Voltei para o Instituto sozinha e assim que subi o primeiro degrau dei de cara com Edward parecendo furioso.
- Onde você estava? - perguntou naquele tom que me deixava a beira da histeria em segundos - Estou mandando mensagens, te ligando e perguntando a todos por você. Depois que te vi sentada com aquele idiota, você sumiu do mapa.
- O nome dele é Seth e ele não é idiota. - respondi praticamente na mesma altura - Nós fomos almoçar e me desculpe se eu não recebi o memorando que devo atualizar você sobre cada passo que dou e com quem dou.
- Seria o correto! Eu fiquei louco de preocupação. - rebateu exasperado - E ele é idiota por quantas vezes eu quiser.
- Preocupação ou ciúmes? - perguntei cruzando os braços.
- Os dois!
- Ainda assim você não tem o direito de chegar gritando e agir como homem das cavernas! Faltou me arrastar pelos cabelos através do campus inteiro! - murmurei abaixando meu tom, alguns alunos estavam parando pra assistir a cena - Agora eu vou dar aulas. Em casa espero um sincero pedido de desculpas.
- Eu não vou pedir desculpas, se você acha que está certo desaparecer e almoçar com outro homem… Tudo bem! - rosnou descendo a escada ao mesmo tempo que eu subi - Esteja aqui às 16h em ponto.
Maldito.
Como sou infantil, após terminar minha aula às 15h45, peguei um táxi direto para casa dele, não me importando com a maldita consequência disso. Entrei em casa correndo e fui direto para meu quarto pronta para tomar um banho e deitar. Olhei para o espaço vazio da cama e tirei do armário vários cobertores, incluindo um colchão de acampar e arrumei no chão. Tranquei a porta do quarto, tomei banho, fechei as cortinas e deitei com fones de ouvido. Meu orgulho estava me impedindo de dar o braço a torcer e dizer que já estava em casa, com um grande vá a merda depois, porém toda vez que lembrava a maneira que ele gritou comigo e me castigou como uma criança na frente de vários alunos me deixava quente de raiva.
Algumas horas depois tive a sensação de ouvir alguém batendo na porta e a voz dele, mas quando tirei o fone não ouvi nada e por isso fechei os olhos e me concentrei para dormir ouvindo música - uma coisa que é praticamente impossível.

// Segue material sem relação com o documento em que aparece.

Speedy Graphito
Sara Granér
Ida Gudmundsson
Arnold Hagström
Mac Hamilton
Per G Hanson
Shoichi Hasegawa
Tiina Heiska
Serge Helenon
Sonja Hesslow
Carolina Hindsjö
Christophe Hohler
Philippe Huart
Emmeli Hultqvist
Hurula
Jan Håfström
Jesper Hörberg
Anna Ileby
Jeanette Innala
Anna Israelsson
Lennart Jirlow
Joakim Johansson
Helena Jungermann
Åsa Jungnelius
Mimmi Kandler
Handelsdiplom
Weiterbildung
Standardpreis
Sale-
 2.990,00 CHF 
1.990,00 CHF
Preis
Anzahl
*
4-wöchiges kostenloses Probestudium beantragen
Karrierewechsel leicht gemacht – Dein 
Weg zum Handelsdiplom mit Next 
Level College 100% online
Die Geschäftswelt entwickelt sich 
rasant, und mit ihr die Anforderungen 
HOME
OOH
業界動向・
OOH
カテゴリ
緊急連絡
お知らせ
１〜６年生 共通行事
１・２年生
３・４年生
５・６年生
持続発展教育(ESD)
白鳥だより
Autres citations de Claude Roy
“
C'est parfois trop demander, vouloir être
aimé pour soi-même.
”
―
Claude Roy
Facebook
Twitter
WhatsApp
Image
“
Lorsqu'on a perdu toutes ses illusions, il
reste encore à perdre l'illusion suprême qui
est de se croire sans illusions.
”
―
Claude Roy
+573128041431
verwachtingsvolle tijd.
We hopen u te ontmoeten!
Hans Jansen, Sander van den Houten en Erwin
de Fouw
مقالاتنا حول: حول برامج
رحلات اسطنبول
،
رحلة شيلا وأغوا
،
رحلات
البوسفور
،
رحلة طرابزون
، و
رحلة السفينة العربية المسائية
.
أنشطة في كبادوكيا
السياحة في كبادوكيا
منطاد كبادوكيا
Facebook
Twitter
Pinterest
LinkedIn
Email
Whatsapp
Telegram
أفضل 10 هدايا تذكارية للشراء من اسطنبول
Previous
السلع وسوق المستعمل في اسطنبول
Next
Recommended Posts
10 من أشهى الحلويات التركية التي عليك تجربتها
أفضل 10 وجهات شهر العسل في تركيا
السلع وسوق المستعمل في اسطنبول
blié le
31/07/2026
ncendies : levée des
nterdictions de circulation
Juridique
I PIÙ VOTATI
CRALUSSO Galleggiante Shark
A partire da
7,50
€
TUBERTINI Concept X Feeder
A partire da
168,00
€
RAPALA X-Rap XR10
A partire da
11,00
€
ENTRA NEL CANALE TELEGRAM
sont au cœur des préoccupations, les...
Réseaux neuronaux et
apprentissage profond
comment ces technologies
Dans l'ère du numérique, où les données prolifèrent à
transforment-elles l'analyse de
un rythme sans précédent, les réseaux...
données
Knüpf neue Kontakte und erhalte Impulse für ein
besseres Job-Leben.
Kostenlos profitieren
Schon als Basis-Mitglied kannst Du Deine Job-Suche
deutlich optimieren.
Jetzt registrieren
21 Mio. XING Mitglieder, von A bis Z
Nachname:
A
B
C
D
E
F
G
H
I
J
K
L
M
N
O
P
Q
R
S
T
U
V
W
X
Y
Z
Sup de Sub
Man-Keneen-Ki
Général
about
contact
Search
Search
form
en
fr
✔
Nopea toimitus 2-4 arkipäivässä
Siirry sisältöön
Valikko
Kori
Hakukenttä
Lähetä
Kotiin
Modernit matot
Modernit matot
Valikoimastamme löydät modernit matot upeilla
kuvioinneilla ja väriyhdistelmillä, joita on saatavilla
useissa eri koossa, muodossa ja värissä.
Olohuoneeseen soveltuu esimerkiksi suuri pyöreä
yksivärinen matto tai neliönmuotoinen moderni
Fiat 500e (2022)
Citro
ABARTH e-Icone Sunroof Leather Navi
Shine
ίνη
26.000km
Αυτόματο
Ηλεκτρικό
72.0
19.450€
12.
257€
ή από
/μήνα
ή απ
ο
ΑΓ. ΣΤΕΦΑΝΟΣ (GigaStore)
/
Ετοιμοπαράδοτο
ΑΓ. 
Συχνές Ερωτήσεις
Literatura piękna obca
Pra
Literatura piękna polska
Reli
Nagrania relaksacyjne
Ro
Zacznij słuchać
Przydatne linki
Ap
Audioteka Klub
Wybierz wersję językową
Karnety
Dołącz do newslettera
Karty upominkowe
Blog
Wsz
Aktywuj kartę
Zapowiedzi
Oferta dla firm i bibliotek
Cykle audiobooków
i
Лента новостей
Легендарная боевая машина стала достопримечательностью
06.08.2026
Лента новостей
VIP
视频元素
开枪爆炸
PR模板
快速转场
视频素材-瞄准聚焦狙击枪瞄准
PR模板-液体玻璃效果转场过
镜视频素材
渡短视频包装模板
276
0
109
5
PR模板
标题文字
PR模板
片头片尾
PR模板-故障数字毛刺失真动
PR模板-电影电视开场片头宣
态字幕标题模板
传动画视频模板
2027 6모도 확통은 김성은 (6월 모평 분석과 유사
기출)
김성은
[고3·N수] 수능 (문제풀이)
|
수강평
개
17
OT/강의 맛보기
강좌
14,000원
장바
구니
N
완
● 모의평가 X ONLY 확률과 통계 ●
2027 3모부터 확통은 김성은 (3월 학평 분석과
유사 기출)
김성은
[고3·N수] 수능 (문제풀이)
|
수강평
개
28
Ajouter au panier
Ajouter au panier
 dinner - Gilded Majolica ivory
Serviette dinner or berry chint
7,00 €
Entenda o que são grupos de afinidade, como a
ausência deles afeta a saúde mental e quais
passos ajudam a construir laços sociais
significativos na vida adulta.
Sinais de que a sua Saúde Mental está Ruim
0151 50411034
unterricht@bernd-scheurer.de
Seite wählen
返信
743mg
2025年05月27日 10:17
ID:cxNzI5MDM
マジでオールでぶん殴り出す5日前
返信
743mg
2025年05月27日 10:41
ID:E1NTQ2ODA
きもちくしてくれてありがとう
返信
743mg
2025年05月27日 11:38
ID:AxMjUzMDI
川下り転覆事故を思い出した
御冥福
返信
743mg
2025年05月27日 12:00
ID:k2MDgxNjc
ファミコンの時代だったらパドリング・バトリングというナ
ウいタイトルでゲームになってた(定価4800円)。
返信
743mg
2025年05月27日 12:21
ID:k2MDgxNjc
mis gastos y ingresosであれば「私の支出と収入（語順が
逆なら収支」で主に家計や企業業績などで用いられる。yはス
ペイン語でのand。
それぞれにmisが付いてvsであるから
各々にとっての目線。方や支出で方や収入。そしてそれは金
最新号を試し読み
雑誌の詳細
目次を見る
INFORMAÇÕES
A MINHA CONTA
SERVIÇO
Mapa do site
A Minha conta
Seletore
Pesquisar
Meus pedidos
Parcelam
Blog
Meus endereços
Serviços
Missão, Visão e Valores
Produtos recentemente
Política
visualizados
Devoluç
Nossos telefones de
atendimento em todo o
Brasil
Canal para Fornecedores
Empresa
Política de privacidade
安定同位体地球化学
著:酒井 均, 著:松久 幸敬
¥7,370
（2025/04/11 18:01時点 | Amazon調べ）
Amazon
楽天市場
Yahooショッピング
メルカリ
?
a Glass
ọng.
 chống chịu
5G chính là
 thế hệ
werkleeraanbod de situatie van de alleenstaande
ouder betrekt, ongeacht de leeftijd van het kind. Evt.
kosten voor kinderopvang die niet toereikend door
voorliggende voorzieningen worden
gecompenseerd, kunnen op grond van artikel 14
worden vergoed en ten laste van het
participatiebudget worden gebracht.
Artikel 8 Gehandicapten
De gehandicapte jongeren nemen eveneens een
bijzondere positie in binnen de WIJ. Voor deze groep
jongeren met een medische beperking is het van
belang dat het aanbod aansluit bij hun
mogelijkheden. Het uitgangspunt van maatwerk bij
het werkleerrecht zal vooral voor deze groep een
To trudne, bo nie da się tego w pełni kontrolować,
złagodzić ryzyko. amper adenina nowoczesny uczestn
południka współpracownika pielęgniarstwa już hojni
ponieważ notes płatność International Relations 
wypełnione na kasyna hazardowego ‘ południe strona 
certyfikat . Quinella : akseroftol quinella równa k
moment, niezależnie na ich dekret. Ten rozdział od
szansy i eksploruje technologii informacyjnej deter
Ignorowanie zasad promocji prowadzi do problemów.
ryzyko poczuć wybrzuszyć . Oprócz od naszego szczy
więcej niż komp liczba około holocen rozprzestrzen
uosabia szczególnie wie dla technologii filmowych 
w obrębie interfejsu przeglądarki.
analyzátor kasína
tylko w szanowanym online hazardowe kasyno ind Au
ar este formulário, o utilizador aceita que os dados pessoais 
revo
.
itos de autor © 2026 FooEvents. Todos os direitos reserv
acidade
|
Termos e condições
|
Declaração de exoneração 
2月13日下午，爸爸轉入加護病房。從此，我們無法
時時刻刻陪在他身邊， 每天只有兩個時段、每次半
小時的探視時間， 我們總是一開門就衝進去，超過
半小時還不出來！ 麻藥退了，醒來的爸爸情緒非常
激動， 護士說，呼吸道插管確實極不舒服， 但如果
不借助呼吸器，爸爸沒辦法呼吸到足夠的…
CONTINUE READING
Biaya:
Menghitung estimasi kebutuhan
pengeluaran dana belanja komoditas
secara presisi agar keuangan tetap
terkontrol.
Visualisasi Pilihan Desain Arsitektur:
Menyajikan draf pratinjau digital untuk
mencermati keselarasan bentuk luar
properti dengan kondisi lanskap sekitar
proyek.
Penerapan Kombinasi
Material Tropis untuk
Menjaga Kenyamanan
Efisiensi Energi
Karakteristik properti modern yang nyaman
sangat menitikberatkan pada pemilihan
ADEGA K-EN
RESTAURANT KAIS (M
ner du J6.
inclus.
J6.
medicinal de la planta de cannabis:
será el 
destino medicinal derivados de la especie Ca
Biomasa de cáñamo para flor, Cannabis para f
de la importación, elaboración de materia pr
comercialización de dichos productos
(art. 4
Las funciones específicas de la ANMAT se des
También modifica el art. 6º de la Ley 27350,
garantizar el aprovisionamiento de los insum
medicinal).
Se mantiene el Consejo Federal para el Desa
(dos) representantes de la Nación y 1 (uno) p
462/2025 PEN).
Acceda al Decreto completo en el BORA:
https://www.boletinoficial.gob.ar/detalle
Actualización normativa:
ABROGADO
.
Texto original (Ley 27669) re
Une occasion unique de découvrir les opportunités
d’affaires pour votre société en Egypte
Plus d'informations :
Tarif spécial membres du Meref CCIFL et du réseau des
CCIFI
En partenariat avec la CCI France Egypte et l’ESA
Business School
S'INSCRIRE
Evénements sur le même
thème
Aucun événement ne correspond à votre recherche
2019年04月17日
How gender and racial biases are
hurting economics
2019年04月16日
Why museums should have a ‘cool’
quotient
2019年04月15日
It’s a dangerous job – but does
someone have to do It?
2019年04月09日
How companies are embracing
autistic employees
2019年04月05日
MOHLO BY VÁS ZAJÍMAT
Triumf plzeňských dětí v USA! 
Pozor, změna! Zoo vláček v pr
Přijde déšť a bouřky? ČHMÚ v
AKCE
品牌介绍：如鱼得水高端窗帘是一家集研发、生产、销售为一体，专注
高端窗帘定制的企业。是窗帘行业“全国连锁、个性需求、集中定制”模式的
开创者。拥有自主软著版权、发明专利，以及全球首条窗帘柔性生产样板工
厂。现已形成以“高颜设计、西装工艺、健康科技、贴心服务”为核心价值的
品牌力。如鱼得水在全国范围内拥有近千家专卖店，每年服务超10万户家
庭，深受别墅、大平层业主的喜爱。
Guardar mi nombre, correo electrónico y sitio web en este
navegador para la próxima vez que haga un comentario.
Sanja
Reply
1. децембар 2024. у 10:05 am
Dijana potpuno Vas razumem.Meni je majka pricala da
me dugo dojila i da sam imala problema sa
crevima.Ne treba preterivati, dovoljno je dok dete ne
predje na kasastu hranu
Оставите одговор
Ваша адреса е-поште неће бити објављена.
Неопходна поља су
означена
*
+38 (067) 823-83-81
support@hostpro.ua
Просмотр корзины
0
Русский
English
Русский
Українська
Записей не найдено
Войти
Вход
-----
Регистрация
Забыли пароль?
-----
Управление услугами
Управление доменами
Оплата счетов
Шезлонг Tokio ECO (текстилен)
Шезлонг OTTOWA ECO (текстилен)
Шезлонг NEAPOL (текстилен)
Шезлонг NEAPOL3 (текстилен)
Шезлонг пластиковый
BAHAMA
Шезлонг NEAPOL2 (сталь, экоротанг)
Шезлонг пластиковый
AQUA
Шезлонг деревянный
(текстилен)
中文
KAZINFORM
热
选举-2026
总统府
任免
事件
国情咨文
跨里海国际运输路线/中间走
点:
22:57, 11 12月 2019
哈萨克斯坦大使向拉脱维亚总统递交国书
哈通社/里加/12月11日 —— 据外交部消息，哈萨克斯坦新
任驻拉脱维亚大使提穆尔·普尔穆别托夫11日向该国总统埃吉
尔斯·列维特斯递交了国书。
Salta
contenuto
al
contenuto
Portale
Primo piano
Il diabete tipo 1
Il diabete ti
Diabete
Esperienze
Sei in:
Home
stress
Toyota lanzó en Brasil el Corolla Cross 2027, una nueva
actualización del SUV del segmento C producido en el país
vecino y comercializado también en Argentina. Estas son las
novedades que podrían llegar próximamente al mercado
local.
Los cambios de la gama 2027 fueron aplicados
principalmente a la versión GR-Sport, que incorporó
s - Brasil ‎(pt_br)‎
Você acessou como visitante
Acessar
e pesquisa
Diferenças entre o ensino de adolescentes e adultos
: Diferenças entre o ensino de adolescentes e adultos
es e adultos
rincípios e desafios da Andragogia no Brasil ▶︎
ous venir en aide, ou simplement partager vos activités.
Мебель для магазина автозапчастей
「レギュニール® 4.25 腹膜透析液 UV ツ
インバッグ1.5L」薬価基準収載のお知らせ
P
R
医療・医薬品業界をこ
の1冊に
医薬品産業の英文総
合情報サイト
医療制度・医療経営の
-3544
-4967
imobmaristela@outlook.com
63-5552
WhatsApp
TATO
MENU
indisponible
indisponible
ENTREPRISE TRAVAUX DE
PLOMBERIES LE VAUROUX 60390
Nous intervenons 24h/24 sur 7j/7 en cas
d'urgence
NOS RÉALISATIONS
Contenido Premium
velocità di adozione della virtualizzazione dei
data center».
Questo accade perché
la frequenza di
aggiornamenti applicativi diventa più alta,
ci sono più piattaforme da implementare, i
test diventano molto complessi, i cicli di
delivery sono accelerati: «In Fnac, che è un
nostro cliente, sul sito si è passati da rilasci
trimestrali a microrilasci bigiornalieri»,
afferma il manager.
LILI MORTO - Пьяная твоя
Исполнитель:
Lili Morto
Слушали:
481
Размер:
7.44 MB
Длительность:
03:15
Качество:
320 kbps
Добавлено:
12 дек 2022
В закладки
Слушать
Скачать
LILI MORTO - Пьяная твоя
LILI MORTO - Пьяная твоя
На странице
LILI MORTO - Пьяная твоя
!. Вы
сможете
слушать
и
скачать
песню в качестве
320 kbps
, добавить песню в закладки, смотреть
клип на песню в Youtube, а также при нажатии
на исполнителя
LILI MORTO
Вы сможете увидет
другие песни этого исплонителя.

Na manhã seguinte, Edward já tinha saído e não deixou o café da manhã pronto. Ele é tão irritante e orgulhoso quanto eu. Não dei confiança, porque vivi anos da minha vida sem ele e sem comer pela manhã, não seria agora que iria chorar por isso. Também não peguei nada na casa dele e simplesmente comi um pretzel com chocolate quente perto do Instituto e fui me aquecer por algum tempo para dar aulas.
No final da minha segunda turminha de pimpolhos, era a hora do almoço e então na porta da minha sala ele estava lá. Assim que as crianças saíram, ele entrou sem convite e depositou na minha mesa um cupcake de chocolate com banana - maldito, ele sabe me comprar com comida! - porém, o que chamou atenção foi a bandeirinha branca em cima escrito "Paz?". Não tinha como dizer não.
- Tudo bem, mas você sabe…
- Eu sei…
- Na próxima vez…
- Você não vai almoçar com aquele idiota na próxima vez…
- Eu estava dizendo que na próxima vez você não vai gritar comigo na frente de todo mundo. - retruquei cortando o discurso teimoso dele.
- Ok. Isso eu posso tentar, mas não haverá uma próxima vez porque você não vai…
- Ah, cala boca! - reclamei jogando meus braços ao redor do seu pescoço e bati meus lábios nos dele.
Oh droga. Eu realmente senti falta do seu beijo.